Dec 19th, 2019
Looking Toward 2020
Written by: Kirk Hoaglund, Chief Executive Officer
As I mentioned in Part One:
“In 2019 We struggled to respond to pricing pressure. We were able to get our feet under us on this by year-end, but it was difficult and still needs work. Finding talent remains a challenge that we need to address.
What will we do in 2020 to remain relevant, competitive, and delivering innovation to our clients?”
To address our top two challenges, we’ll need to be agile, adaptive, and a bit scrappy. As we’ve watched sales improve in fourth quarter, bringing on more projects, we also began flirting with a shortage of capacity. It was difficult and time consuming to find new people to join the Clientek delivery team. At the same time, our competitors are chipping away at pricing. As much as we talk about the value we bring, we must respond to those pricing pressures.
Finding talent in the Midwest sometimes seems nearly impossible. Time-consuming and costly, this slows us down. Our clients have always appreciated our agility and our ability to spin-up a delivery team very quickly. We cannot let the talent challenge stand: we began looking outside the Midwest labor market in the middle of 2019 and will accelerate that in 2020.
A very promising solution lies just to our north, in Canada. Travel to and from Toronto and Montreal is quick and in-expensive. There is quite a bit of affinity between the upper Midwest and Canada. Some Minnesotans think of themselves as living in Southern Canada with many having family to the north, so it seems a natural option.

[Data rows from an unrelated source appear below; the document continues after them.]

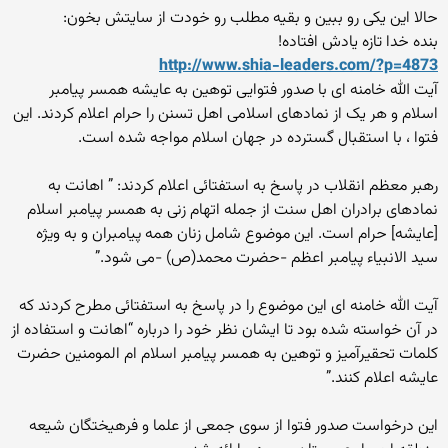
حالا این یکی رو ببین و بقیه مطلب رو خودت از سایتش بخون:
بنده خدا تازه یادش افتاده!
http://www.shia-leaders.com/?p=4873
آیت الله خامنه ای با صدور فتوایی توهین به عایشه همسر پیامبر
اسلام و هر یک از نمادهای اسلامی اهل تسنن را حرام اعلام کردند. این
فتوا ، با استقبال گسترده در جهان اسلام مواجه شده است.
رهبر معظم انقلاب در پاسخ به استفتائی اعلام کردند: ” اهانت به
نمادهای برادران اهل سنت از جمله اتهام زنی به همسر پیامبر اسلام
[عایشه] حرام است. این موضوع شامل زنان همه پیامبران و به ویژه
سید الانبیاء پیامبر اعظم -حضرت محمد(ص) -می شود.”
آیت الله خامنه ای این موضوع را در پاسخ به استفتائی مطرح کردند که
در آن خواسته شده بود تا ایشان نظر خود را درباره “اهانت و استفاده از
کلمات تحقیرآمیز و توهین به همسر پیامبر اسلام ام المومنین حضرت
عایشه اعلام کنند.”
این درخواست صدور فتوا از سوی جمعی از علما و فرهیختگان شیعه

Canada knows this and is making consideration of Clientek Canada a real possibility. Our initial exploration has been very positive. The software industry is well supported through education, training, and infrastructure. In 2020 I look forward to a deeper consideration of this path.
Other, nearby, countries are also finding ways to make doing business outside of the U.S. easier. Central American locales such as Mexico and Costa Rica have seen the opportunities presented by our tight labor market. As they’ve geared up education, infrastructure, and policies, they’ve become attractive alternatives. We’ve enjoyed great success with our first trials in San Jose, Costa Rica. Sharing our time-zone and not-too-far-away are many, well-trained, hard-working Costa Ricans. We’ve found a stellar work ethic and exceptional communication abilities. We will continue to expand in Costa Rica in 2020.
Few of us enjoy thinking about pricing. We feel that we deliver a stellar result at a fair price. Can’t we just talk about value?
We’ve honed a delivery approach and an engagement model that we think is unique and effective. Our clients agree and have helped us continue to refine it. But we remain vulnerable to lower prices offered by our competitors. To remain compelling, we need to do two, important things.
We must improve the way we describe our services to make the real value apparent. There are advantages to how we do things that make us competitive. During the selling process and within the first month-or-so of an engagement it is important for us to clearly communicate that. We started working on improvements there at the end of the summer. There is a big challenge when crafting such a message – it can sound like it is all about us. We need to make it all about our clients. We are working on that.
- We must find a way to remove costs from the middle of our delivery chain, thus allowing us to improve our pricing, passing those cost savings on to our clients. Using international resources does give us access to less expensive labor but it comes with a lot of middle costs. We’ve begun looking at ways to cut some of muck-in-the-middle, with some early successes that we’ll build on.
I expect 2020 to be an exciting year for us and for our clients. I look forward to tackling these challenges and continuing to provide high-quality solutions at very competitive prices.